DARGENT: And when I see the ocean, I say to my wife, it's incredible because when I see the water, I want to go back in the water.

UNIDENTIFIED WOMAN: (Speaking French).

JACOBS: Today, his wife, standing in the kitchen of their home outside Marseille, says she hoped it would remain just a wish. Dargent returned here to begin his rehabilitation. His leg had been removed above the knee which makes recovering a full range of movement a lot more difficult.

DARGENT: I search on the Internet if other persons surf like me, and I find other person who are amputee under the knee but not above the knee.

JACOBS: His first doctor told him he would never surf. He consulted others. Finally one prosthetist, also an amputee, told him he didn't know if it was possible, but that he would do everything he could to help.

DARGENT: I surfing before walking (laughter).

JACOBS: Is that true?

DARGENT: Yeah. I think it's - I walk in the same time I surf, yeah.

JACOBS: He was back on a surfboard in three-and-a-half months. Walking took four or five.

JACOBS: In his garage, Dargent has a collection of surfboards and modified prosthetic knees and feet for different activities. His first foot for surfing has what looks like part of a rubber flip-flop glued to the bottom for traction. Since his first early experiments at modifying his mechanical knee, developing better prosthetics for amputees to surf has become his main activity along with raising money to buy people the expensive equipment.

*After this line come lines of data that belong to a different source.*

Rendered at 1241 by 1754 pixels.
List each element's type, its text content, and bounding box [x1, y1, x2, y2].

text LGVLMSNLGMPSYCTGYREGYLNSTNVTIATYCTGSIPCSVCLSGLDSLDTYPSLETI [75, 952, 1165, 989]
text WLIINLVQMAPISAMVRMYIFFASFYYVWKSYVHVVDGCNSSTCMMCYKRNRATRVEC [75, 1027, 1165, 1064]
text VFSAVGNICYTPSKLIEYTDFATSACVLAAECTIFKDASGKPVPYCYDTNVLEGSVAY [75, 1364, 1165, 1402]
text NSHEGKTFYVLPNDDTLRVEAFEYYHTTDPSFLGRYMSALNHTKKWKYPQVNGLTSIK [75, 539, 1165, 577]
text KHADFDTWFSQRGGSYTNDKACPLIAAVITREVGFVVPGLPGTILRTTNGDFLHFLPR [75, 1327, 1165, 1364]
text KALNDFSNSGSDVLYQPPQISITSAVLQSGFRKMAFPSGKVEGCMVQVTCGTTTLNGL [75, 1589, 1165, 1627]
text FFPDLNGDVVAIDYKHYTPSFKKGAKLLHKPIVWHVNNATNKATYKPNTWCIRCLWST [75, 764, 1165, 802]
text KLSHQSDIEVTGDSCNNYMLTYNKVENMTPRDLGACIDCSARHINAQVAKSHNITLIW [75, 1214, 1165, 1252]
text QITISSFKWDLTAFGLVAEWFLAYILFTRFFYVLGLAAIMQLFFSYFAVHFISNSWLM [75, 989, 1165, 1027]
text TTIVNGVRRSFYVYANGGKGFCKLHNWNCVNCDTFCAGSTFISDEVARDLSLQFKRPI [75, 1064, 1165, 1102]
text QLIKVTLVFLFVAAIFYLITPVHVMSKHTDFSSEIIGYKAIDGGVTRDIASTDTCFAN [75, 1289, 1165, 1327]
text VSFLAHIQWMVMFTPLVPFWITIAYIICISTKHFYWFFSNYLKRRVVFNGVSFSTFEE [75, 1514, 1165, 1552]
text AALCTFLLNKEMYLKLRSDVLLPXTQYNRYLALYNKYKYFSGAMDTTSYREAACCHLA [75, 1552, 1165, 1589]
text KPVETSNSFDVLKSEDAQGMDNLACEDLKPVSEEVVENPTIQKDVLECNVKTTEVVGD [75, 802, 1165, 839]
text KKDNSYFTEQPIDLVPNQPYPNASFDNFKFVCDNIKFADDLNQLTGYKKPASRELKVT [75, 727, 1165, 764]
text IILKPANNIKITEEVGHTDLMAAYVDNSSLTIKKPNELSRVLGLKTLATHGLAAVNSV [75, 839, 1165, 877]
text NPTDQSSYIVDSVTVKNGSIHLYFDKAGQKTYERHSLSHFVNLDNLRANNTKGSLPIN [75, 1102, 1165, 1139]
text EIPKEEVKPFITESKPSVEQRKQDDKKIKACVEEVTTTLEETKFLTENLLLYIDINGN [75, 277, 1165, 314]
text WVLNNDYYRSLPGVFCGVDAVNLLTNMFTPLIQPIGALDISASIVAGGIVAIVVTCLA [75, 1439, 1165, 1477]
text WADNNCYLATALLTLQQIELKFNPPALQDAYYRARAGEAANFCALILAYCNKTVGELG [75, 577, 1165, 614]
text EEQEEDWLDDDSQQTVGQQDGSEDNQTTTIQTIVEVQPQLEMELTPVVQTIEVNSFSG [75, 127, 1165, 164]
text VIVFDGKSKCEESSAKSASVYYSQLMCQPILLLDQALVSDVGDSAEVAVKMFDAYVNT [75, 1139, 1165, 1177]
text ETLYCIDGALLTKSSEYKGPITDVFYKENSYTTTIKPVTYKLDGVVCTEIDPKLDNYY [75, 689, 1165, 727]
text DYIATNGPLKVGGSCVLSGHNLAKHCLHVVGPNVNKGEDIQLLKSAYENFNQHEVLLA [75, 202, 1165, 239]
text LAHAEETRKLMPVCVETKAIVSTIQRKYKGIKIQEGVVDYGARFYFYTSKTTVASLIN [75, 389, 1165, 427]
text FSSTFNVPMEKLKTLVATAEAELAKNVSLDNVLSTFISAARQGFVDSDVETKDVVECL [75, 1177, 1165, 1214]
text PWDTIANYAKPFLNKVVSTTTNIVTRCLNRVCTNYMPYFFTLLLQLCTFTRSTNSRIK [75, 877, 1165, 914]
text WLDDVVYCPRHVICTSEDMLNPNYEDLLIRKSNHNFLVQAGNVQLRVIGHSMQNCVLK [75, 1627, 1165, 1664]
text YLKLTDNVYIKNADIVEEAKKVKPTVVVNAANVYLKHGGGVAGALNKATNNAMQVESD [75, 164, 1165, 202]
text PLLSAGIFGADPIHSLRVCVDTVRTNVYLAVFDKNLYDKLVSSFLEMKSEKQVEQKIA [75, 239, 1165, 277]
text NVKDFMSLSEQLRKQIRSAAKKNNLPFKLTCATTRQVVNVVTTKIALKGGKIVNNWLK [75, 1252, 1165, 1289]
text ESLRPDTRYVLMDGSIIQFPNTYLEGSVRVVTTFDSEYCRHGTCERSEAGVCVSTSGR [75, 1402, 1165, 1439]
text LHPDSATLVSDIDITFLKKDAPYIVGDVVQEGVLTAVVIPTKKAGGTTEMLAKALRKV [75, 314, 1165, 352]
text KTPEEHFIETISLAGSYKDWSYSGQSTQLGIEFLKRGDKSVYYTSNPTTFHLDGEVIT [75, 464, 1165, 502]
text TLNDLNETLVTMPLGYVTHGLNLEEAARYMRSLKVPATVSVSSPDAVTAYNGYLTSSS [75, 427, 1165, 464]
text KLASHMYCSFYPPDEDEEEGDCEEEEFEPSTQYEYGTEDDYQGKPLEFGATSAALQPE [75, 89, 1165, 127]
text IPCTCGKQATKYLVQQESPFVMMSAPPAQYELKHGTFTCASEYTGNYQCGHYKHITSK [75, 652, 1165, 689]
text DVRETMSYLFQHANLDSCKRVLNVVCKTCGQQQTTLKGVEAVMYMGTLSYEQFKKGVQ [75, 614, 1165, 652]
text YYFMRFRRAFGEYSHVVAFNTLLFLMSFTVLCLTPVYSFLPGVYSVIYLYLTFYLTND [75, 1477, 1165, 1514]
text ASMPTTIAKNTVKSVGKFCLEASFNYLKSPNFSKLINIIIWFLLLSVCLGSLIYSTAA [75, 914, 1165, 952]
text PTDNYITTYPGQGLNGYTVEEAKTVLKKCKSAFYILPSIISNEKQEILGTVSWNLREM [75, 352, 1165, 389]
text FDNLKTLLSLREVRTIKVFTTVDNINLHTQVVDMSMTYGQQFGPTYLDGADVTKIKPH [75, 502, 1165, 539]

DARGENT: It's not only sport, but I think its passion. You can do - if your passion is read book, I think that can help you. But for me, it's sports. I read book too, but (laughter) my passion is surf.

JACOBS: He shares that at workshops and meetings, and he'll point out that he's seen people take to the water who had never surfed before they lost a limb.

DARGENT: The passion in surfing is very special. The sensation of liberty, the sensation to fly above the water, I think it's like drugs (laughter) - but good drugs.

JACOBS: It's difficult sometimes, he says, to explain to friends and family why he's still out on the water all day. But he's also someone who's had a brush with death, and he's found that being back out there makes him feel alive. For NPR News, I'm Emma Jacobs in Marseille, France.

MONTAGNE: Emma Jacobs is an NPR Above the Fray fellow sponsored by the John Alexander Project.